> PROVIDED PASSAGE:
# Canadian 2015 A3 1.8 S-line, Shiraz Red, 19" wheels, FBSW, sport suspension



## lotusrich (May 4, 2014)

After waiting 3 months on a factory order I picked up my A3 today. As Shiraz Red isn't common I thought I would post some pictures which might help someone else decide whether to get it or not. I liked Daytona Grey the best but it seemed like every second Audi around here was some shade of grey so I thought I would go with something different. I am not expecting everyone will like it so no need to censor your opinions. 
As per the FBSW I don't think it is too much of a stretch to say that I would have bought almost any car that was attached to it. 



http://s1374.photobucket.com/user/lotusrich/library/?sort=3&page=1


----------



## cfurman (Feb 4, 2008)

Congrats!

Bummed that the USA doesn't have the 19s and Sport suspension yet!


----------



## jbradle7 (Sep 8, 2009)

Looks fantastic :thumbup:


----------



## mattchow (Jan 12, 2010)

ugh, can't wait for my steering wheel!


----------



## camoto (Mar 6, 2011)

cfurman said:


> Congrats!
> 
> Bummed that the USA doesn't have the 19s and Sport suspension yet!


I'm in the USA and I have it...


----------



## lotusrich (May 4, 2014)

itr_1211 said:


> The ride height looks pretty good on the 19s.
> How do you find the ride quality on the S Line suspension?


I am used to driving my Lotus so I wasn't enamored of the regular suspension/18" wheel combination of the car I took out for a test drive. It felt too floaty and disconnected from the road.

> QUESTIONS TO ANSWER:
1 > In the forum thread, how long did lotusrich wait on the factory order before picking up the A3?
2 > Please output the part of the forum thread that begins with the words "After waiting 3" and ends with "attached to it.", copied without any changes.

> RECORDED DATA:
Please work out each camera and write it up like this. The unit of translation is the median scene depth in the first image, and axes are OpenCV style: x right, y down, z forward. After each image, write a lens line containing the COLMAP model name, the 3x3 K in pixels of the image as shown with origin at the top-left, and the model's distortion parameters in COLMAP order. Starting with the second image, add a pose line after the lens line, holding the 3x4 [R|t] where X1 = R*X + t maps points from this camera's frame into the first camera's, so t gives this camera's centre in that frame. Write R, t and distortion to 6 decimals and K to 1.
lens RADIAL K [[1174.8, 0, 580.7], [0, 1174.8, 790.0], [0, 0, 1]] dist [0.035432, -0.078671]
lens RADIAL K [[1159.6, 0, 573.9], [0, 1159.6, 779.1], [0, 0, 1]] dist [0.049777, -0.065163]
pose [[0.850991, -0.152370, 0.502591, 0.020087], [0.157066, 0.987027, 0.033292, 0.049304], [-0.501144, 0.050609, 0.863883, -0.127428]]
---
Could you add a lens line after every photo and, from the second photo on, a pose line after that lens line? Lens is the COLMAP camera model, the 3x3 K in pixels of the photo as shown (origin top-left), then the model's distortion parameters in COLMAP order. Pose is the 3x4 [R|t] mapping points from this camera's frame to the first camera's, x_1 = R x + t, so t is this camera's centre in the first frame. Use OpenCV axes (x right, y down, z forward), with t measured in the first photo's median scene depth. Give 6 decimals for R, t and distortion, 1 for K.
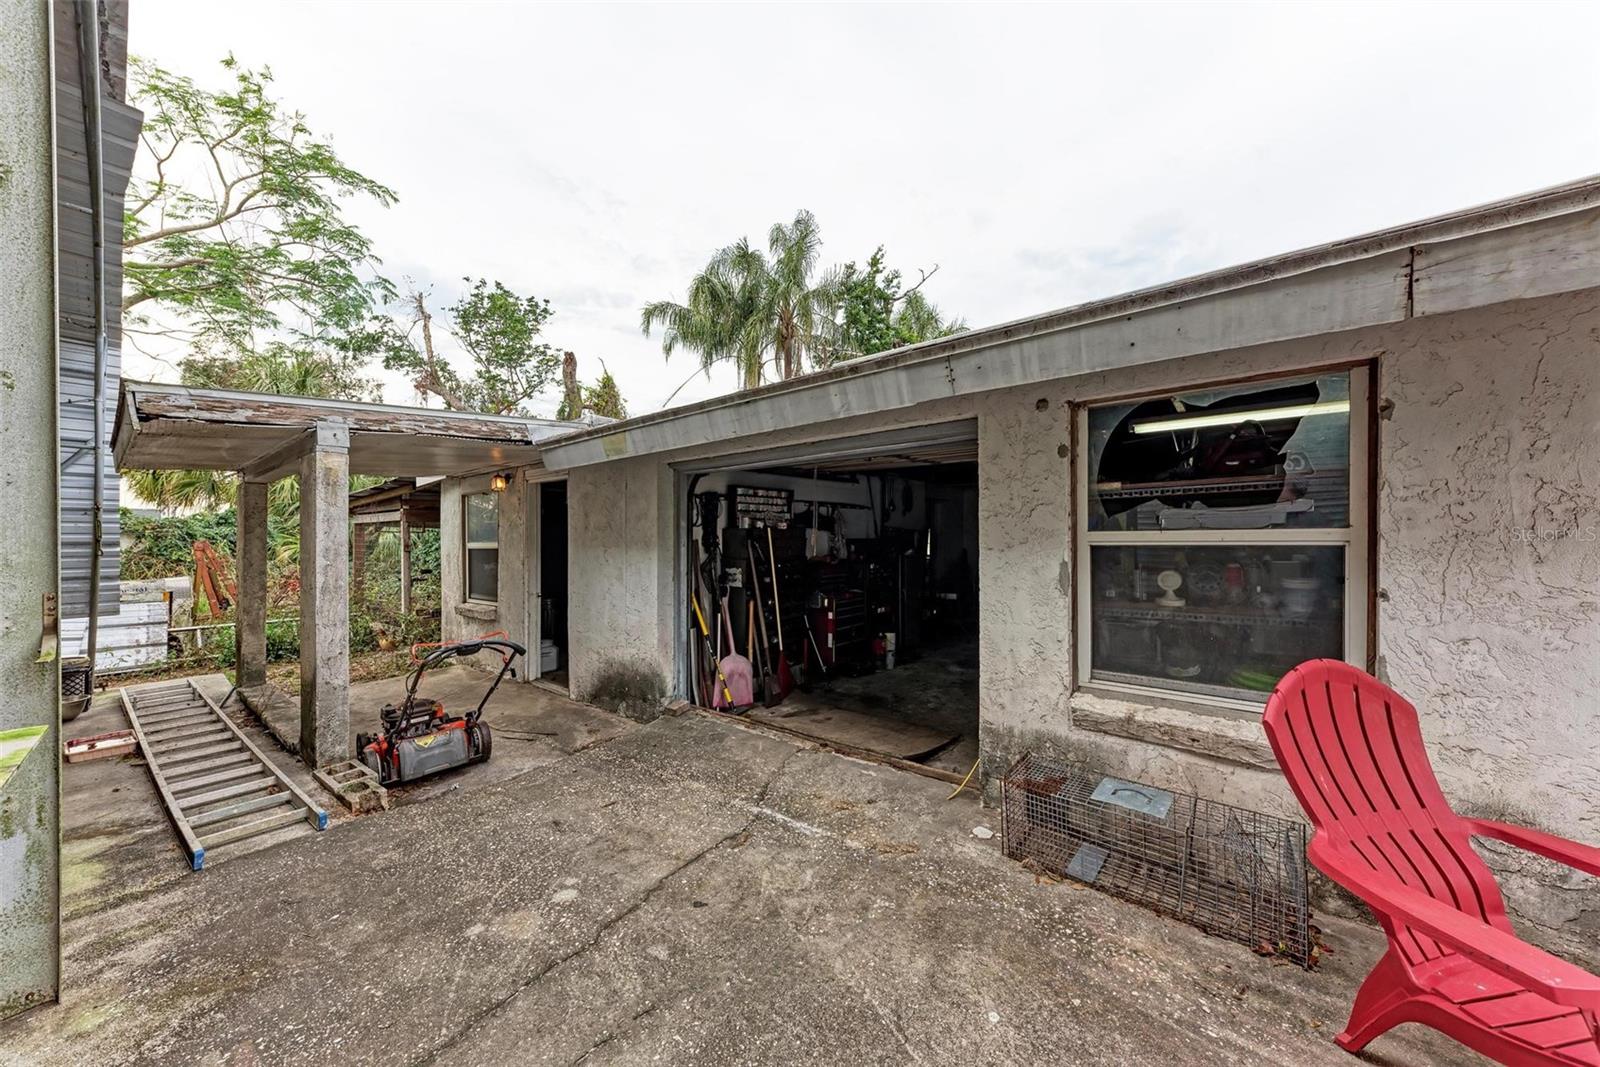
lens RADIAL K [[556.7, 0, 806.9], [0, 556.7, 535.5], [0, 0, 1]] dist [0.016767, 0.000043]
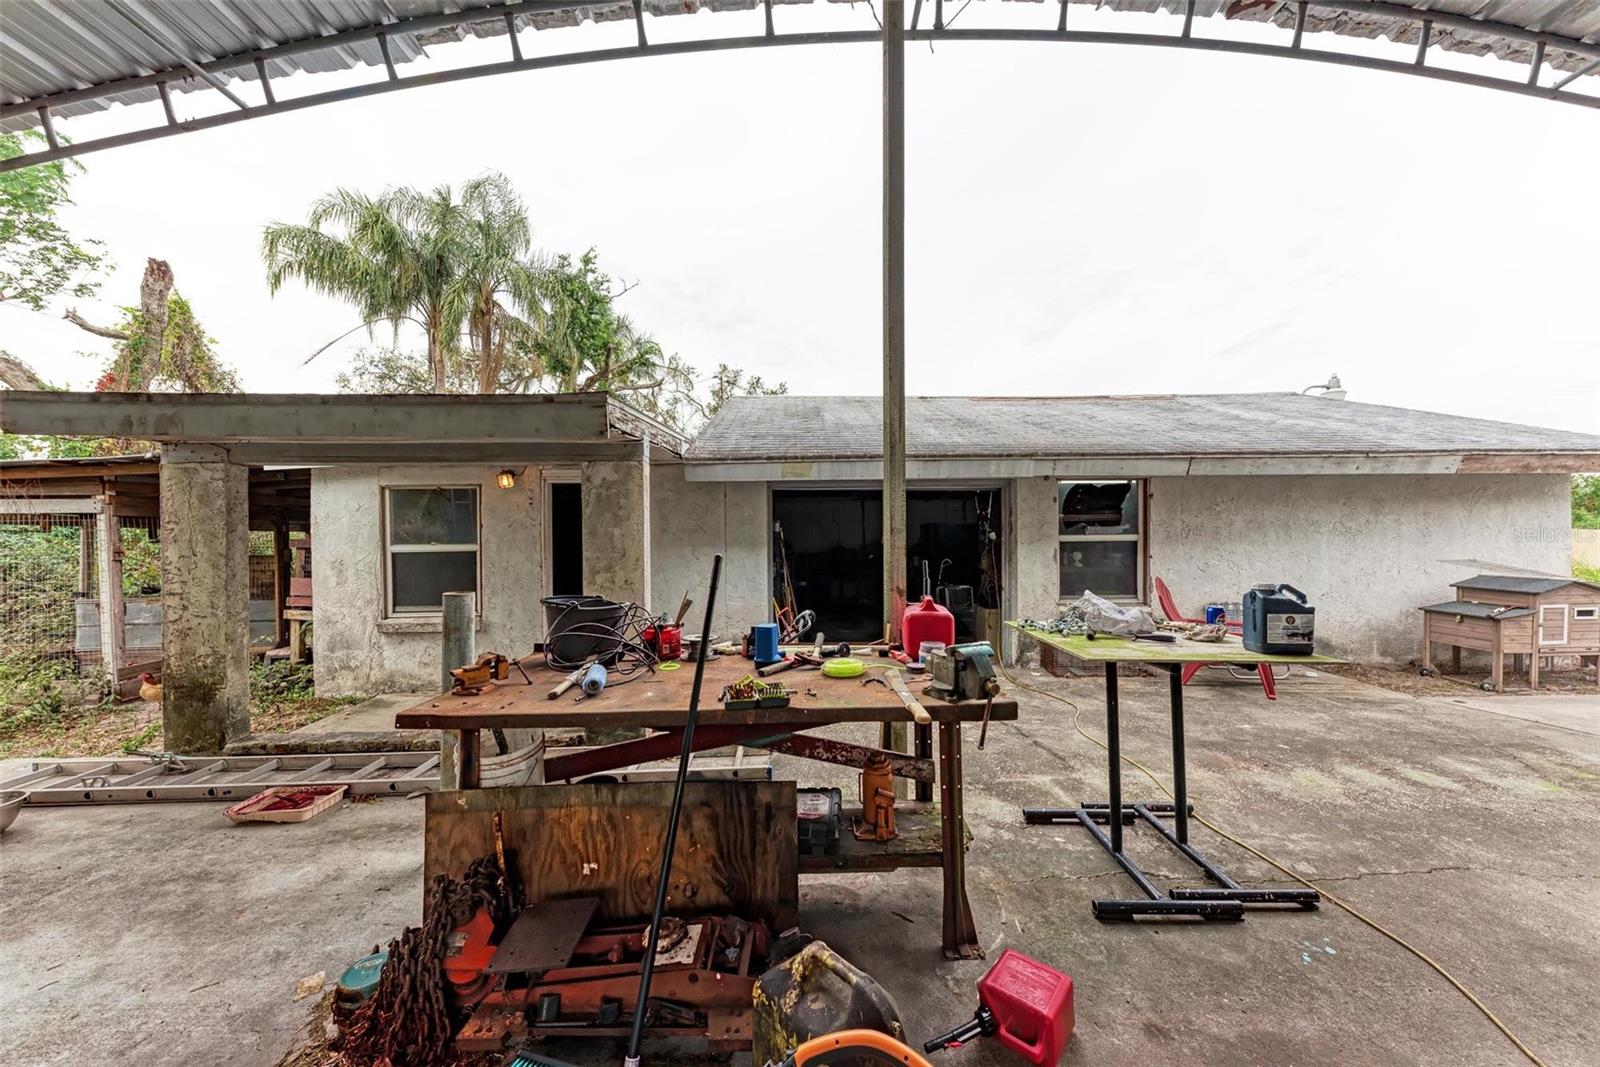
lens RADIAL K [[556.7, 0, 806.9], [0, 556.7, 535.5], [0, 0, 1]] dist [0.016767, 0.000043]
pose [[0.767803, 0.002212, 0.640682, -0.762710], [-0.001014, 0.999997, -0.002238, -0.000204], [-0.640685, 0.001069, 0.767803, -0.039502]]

> EXPECTED RESPONSES:
1 > Three months.

2 >
After waiting 3 months on a factory order I picked up my A3 today. As Shiraz Red isn't common I thought I would post some pictures which might help someone else decide whether to get it or not. I liked Daytona Grey the best but it seemed like every second Audi around here was some shade of grey so I thought I would go with something different. I am not expecting everyone will like it so no need to censor your opinions. 
As per the FBSW I don't think it is too much of a stretch to say that I would have bought almost any car that was attached to it.